Cruelty not unique to any particular culture
By Anne Applebaum
A few years ago, a scholarly book with the provocative title "Hitler's Willing Executioners" climbed to the top of U.S. best-seller lists. In part the book attracted attention because its author located the origins of the Nazi death camps in the German national character, German history and the specific nature of German anti-Semitism. What happened in Germany, he implied, could never happen anywhere else. Certainly it could never happen here.
The argument that torture or mass murder could have happened only in a particular culture has deep appeal: No wonder it has been made so many times, about so many cultures. During any conversation about the Soviet Union, someone will eventually claim that Soviet totalitarianism derived from ancient Russian traditions of czar-worship. Many people also assume, even if they don't say so, that the mass slaughter in Rwanda would not have happened in a less primitive, more "civilized" place.
And yet the Soviet Union exported its concentration camps to places as un-Russian as Romania and North Korea. The Nazis found allies across Europe, in France and Holland as well as Lithuania and Ukraine. Explaining the Rwandan massacres by pointing to "primitive" Rwandan culture doesn't explain the Cambodian massacres, which took place in a very ancient, very different and Buddhist society. Surveying the history of the 20th century, it's clear that any culture is capable of terrible atrocities, given the right conditions.

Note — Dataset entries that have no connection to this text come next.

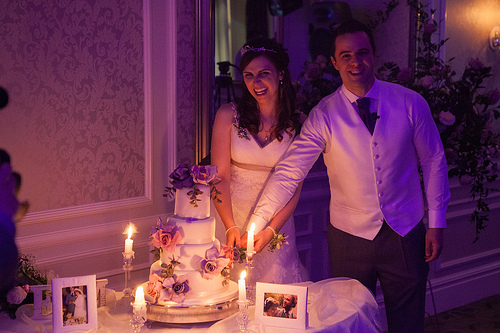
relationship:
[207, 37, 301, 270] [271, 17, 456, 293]
bride with groom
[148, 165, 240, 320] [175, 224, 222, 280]
cake has frosting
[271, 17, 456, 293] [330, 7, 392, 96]
man has a head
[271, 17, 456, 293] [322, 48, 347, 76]
man has an ear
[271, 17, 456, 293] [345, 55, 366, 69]
man has a nose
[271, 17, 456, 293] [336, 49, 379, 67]
man has eyes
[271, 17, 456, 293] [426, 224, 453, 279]
man has a hand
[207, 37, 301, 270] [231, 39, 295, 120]
woman has a head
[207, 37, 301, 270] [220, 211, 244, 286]
woman has a hand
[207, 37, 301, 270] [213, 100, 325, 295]
woman wears a wedding dress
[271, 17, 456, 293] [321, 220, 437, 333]
man wearing pants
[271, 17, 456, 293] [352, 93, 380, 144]
man wears a tie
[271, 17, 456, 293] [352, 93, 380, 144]
man has a tie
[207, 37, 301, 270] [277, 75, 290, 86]
woman has earring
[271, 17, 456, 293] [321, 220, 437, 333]
man has on pants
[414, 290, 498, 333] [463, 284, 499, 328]
carpet has a part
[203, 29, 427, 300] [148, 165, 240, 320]
couple cuts cake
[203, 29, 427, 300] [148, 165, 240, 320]
couple cutting cake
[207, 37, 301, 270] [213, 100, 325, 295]
woman wears wedding dress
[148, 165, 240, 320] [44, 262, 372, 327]
cake on table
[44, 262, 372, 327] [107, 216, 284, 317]
table has candles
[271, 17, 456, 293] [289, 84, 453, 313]
man has on a suit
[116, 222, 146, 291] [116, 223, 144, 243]
candle has flame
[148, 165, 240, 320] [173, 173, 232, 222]
cake has top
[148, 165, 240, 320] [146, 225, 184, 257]
cake has rose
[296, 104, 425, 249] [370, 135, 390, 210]
vest has buttons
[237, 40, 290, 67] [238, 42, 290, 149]
headband in hair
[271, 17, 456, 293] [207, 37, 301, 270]
man next to woman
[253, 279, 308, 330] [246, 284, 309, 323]
picture has frame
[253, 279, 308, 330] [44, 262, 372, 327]
picture sitting on table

The American soldiers and civilians responsible for humiliating, torturing and possibly murdering Iraqi prisoners in the Abu Ghraib prison near Baghdad over the past few months do not belong in the same category as Nazi or Soviet camp guards. But their actions do prove, if further proof were needed, that no culture is incapable of treating its enemies as subhuman. We've now seen the horrific evidence: American soldiers, brought up in an American culture, stripped and sexually humiliated Iraqi prisoners. They dressed them in black hoods and laughingly threatened them with electrocution.
They also took photographs of themselves, grinning and pretending to shoot at the genitals of their captives, even though the prisoners came from a society that values physical modesty, even though some of the guards were women. Finally, they took photographs of at least one other Iraqi who apparently had been beaten to death. Those responsible did not commit these acts because they were Americans, although some will surely say so. But did being American stop them?
In fact, it is not difficult to create a situation in which ordinary soldiers of any nationality feel entitled to mistreat prisoners of war. All that is needed is a sense that ordinary rules don't apply, a situation more formally known as the absence of the rule of law. In totalitarian societies, the rule of law is always absent, by definition. But even in democracies, the rule of law is often suspended during wartime. More than 2,000 years ago, Thucydides wrote of war as a time when the "conventions of human life" are "thrown into confusion," and so it remains.
Precisely because murder, rape and torture are more common during wartime, past U.S. governments have ratified the Geneva Conventions, which were designed to enforce the rule of law, however badly or weakly, during war. But although these particular international laws have never been controversial, it has nevertheless became fashionable, in some Washington circles, to argue that America is now somehow above them. In February 2002, Defense Secretary Donald Rumsfeld declared that the prisoners of Guantnamo Bay were not even entitled to a hearing establishing whether the Geneva Convention on prisoners of war applied to them. Perhaps it didn't, but Rumsfeld wasn't willing to prove the case in a court: "The set of facts that exist today with the al-Qaida and the Taliban were not necessarily the set of facts that were considered when the Geneva Convention was fashioned," he claimed.
There is a long way down the chain of command from Rumsfeld to the six soldiers from the 372nd Military Police Company who have been been charged with abuse of Iraqi prisoners. But the defense secretary's feeling that America's war is an exception to the old rules certainly helped create the atmosphere that made abuse possible. The soldiers were, it seems, told that "this is how military intelligence wants it done." Why didn't more of them conclude earlier that "military intelligence," even American military intelligence, might be wrong?
In the coming weeks, more of this story will be told. We'll hear about the role of commanders and civilian contractors. People will be punished, and that might help restore rule of law in Iraqi prisons.
National outrage is mounting, and that's a good thing. None of which should distract us from the deeper point: Yes, America is a beacon of democracy. But Americans are still as capable of torture as anyone else. Rumsfeld said Tuesday that it was "un-American" to abuse prisoners as if Americans were still somehow exempt from the passions that grip the rest of the human race. But we aren't, and because we aren't, we shouldn't dispense with rules that have been designed to contain them.
Anne Applebaum is an editorial writer and columnist for the Washington Post.